▶ **PROMPT 1**
From the blog post about the stream, reproduce the passage starting at "A phone call" and ending at "uneasy, furtive evaluation.", word for word.
▶ **PROMPT 2**
In the blog post about the stream, what did Mom make the writer promise after the phone call?
▶ **PROMPT 3**
Carry the blog post about the stream forward from the point where it stops.

▶ **DOCUMENT TEXT**
━━━━━━

A phone call brought this little geographic and manufacturing trivia to the attention of my own mother. Who made me promise never to drink from the stream or any other non-faucet water source again.

And I couldn't be sure, but Mom seemed to survey me more closely that evening at dinner.

It wasn't with anger, necessarily. Just this uneasy, furtive evaluation.

In retrospect I think I now know what she was looking for. She was searching for signs of a third eye, the bud of an 11th finger. Or skunk cabbage leaves to sprout from my ears.

This was North Central Jersey Nature, after all. You never could be too sure. Nature, we knew, worked in mysterious ways.

14 comments:

Jaffer said...

"... I noticed the drops of blood on the ground below her ..."

I thought Sarah got her period. Sorry, I couldn't figure out how old you were at the time.

Unknown said...

Jaffer- Nah, she was just the nosebleed queen of our part of town. We were probably about 8 or 9.

Jaffer said...

Haha ... there was one such fellow in my class back in grade 4.
He was good at soccer and we were sore losers and because we knew he'd bleed, we'd try to kick the ball in his face but after striking him about twice - he was asked not to play anymore due to his 'medical condition'

lfvelez.phd@gmail.com said...

When RJ and I were visiting the gardens at Heligan [Cornwall, UK], we toured a section of gardens meant to look like a hidden valley with a specially constructed stream and marshland, complete with exotic plants. Rhododendrons towered 20 feet in the air on the hillsides, and down in the marshy area, the signage told of this amazing plant, brought all the way from the US, called "the skunk cabbage". People were craning their necks to get a better view of the stuff, and we nearly fell off the walkway giggling....

Jenn Thorson said...

Jaffer- I think every class has that one kid with the nosebleed issue-- boys however deal with it in a slightly different way than girls tend to. :)

Lil- HA! Oh, yes, VERY exotic. And over here, we have some DANDELIONS... ("Oooh! Ahhhhh!") :)

Beer Drinker Rob said...

They just called the one behind our house the "Shit Crick" and that pretty much kept anyone from taking a drink! Gotta love rural PA.

Unknown said...

Beer Drinker- So if you were out that way and someone asked where you'd been, did you really get a chance to say you were up Shit Crick and mean it? :)

Beer Drinker Rob said...

I don't recall ever getting that opportunity, but that would have been pretty funny.

MikeWJ at Too Many Mornings said...

━━━━━━

▶ **DATASET**

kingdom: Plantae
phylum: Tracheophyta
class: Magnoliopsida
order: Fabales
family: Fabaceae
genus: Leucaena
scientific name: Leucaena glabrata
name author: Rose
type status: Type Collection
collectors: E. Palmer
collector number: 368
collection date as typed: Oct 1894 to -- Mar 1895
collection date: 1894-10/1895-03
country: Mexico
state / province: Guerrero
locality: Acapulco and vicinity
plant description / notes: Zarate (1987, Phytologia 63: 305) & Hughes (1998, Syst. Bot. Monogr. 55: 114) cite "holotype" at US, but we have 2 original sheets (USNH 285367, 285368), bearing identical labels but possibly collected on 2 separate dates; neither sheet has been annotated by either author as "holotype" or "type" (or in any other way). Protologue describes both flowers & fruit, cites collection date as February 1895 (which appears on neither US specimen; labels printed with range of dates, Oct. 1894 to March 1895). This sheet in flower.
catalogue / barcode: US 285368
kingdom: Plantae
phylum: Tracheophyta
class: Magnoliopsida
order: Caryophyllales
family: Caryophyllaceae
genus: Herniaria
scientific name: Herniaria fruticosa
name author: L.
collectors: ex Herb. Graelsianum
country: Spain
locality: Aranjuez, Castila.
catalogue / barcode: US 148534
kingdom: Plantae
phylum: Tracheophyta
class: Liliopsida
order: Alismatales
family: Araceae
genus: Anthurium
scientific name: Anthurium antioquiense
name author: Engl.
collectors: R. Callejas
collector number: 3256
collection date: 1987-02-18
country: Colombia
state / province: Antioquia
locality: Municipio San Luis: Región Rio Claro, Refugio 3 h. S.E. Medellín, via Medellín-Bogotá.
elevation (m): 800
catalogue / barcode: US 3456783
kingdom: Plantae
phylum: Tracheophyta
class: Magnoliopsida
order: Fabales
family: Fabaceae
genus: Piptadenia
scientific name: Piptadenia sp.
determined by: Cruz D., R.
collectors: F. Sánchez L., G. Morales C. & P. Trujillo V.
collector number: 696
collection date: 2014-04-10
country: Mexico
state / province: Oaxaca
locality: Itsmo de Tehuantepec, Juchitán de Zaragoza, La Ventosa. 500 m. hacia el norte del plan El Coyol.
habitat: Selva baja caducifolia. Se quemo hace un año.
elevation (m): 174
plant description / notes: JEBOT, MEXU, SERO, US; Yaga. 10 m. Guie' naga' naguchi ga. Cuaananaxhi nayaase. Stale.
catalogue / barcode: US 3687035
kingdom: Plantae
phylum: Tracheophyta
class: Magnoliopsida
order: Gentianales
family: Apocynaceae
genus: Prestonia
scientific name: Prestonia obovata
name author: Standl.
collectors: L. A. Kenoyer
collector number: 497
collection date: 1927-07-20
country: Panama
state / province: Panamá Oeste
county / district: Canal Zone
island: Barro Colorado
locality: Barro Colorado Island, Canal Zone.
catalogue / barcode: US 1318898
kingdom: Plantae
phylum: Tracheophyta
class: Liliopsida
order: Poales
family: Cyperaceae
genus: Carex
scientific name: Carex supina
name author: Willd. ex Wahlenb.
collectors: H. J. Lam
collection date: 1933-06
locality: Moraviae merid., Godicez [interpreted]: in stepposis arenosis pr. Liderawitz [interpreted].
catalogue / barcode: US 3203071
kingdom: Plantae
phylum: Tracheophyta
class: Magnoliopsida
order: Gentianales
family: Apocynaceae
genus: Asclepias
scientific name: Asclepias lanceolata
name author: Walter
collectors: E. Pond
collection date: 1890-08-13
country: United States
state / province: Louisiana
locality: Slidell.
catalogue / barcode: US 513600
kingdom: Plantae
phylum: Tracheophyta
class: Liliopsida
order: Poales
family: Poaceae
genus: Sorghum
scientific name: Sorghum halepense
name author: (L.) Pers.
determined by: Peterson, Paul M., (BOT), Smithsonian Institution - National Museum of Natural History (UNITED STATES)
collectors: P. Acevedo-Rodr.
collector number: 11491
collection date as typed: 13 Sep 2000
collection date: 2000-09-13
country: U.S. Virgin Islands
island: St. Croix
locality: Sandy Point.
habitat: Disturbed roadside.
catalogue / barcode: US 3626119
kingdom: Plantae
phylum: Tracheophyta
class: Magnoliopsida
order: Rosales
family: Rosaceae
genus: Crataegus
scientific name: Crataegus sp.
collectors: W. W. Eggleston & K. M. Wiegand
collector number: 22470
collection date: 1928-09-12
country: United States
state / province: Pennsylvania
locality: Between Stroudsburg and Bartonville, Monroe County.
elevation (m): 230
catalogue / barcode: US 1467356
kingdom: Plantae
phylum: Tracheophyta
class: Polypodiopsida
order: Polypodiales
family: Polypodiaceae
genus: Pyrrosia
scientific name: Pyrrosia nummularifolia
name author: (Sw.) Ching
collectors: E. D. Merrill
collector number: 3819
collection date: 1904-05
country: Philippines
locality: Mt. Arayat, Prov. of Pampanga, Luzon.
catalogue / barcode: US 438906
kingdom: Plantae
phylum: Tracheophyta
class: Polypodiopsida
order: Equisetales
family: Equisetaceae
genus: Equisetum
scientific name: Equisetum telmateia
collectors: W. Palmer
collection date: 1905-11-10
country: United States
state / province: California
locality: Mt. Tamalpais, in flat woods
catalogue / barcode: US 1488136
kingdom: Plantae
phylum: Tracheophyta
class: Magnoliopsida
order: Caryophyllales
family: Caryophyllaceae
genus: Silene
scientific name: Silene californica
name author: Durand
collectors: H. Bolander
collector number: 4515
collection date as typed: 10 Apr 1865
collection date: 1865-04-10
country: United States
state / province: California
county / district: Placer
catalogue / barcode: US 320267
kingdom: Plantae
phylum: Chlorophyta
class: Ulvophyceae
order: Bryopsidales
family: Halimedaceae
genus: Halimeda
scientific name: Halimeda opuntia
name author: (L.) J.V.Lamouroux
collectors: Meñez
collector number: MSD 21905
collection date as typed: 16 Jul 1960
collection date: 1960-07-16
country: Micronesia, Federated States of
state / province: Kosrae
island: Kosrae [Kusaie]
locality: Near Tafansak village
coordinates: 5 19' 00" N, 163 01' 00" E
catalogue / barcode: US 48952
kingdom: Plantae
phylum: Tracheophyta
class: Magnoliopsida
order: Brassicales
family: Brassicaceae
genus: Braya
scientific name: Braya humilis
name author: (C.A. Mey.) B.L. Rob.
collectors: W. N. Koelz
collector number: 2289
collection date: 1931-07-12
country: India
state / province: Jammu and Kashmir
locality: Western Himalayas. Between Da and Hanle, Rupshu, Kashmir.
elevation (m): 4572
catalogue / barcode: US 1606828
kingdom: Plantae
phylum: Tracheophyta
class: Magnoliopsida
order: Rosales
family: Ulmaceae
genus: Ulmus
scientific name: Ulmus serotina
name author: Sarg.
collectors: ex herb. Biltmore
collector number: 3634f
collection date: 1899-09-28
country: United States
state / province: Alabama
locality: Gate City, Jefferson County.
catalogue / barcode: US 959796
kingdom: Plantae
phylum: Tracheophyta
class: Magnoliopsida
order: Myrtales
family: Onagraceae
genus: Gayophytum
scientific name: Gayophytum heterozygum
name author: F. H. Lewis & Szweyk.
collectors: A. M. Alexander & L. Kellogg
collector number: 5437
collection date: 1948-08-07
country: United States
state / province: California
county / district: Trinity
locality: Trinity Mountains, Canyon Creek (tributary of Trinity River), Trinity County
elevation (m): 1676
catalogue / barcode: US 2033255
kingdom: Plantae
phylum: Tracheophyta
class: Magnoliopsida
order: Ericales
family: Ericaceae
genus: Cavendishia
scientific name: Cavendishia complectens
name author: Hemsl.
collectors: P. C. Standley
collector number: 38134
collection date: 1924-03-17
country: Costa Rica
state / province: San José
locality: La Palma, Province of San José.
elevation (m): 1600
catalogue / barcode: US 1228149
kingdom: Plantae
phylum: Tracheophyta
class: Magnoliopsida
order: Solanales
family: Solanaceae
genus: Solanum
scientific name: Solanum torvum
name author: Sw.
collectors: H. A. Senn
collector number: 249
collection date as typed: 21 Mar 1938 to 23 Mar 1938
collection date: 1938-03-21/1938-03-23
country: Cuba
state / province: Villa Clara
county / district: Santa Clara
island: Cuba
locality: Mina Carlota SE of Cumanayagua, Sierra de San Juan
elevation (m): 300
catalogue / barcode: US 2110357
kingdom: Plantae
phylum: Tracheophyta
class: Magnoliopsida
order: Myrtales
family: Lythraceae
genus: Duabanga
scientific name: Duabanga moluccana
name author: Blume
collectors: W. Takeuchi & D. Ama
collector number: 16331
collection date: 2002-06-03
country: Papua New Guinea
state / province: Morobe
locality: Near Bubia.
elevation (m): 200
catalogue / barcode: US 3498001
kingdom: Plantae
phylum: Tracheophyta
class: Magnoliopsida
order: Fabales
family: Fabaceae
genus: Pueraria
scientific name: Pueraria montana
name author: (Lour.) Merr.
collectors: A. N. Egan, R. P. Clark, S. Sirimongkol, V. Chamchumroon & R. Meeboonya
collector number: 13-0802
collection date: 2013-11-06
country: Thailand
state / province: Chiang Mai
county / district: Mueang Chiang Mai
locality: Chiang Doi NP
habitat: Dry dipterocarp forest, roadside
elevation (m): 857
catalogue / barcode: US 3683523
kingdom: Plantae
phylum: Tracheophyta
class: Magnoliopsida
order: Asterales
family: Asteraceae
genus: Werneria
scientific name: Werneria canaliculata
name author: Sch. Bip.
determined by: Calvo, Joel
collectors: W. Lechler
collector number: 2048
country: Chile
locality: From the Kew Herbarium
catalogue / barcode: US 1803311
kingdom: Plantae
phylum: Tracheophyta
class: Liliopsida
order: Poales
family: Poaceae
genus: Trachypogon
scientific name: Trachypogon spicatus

━━━━━━

▶ **ANSWER 1**
A phone call brought this little geographic and manufacturing trivia to the attention of my own mother. Who made me promise never to drink from the stream or any other non-faucet water source again.

And I couldn't be sure, but Mom seemed to survey me more closely that evening at dinner.

It wasn't with anger, necessarily. Just this uneasy, furtive evaluation.

▶ **ANSWER 2**
Never to drink from the stream or any other non-faucet water source again.

▶ **ANSWER 3**
Oh my, what a funny-sad story this is. Funny because, well, it's funny when kids do dumb stuff like rub skunk leaves on their faces to stop nosebleeds. Sad, because kids can't play outside anymore because everything's too polluted and dangerous. I spent many a happy summer day playing in streams and lakes when I was kid. Now I worry too much about those third eyes they cause.

Chris said...

Great story! We had a nosebleed kid in our neighborhood too, his name was Mike. Maybe it's something about New Jersey.

Jenn Thorson said...

Beer Drinker- I kinda just like envisioning that. :)

Mike- Yeah, that sort of worry's been quite a few decades coming. Heh, I wonder if anyone's invented a Virtual Outdoors video game. Something safe where kids can go outside without stranger danger and pollutants. :)

Chris- Since Jaffer above had a nosebleed kid, too, and he's in Canada, I'd say the archetype must span borders.

jay said...

Good grief, I'd have had a blue fit if one of my kids had drunk from a stream in an industrial area!

Tell me, was your mother prematurely grey, by any chance? LOL!

Unknown said...

Jay- Heh, well, I appreciate the concern, really I do. But my family was of the "ah, you're not that hurt" kind of philosophy on things, under most circumstances. My dad felt doing a few squat thrusts was the cure for most ailments. I ended up walking around with pneumonia for a good while because complaining about ailments was just not really permitted in my family. So, um, no. :)

MikeWJ at Too Many Mornings said...

There's a great book about this subject called "Last Child in the Woods." It argues that today's kids are suffering from "Nature Deficit Disorder." I believe it.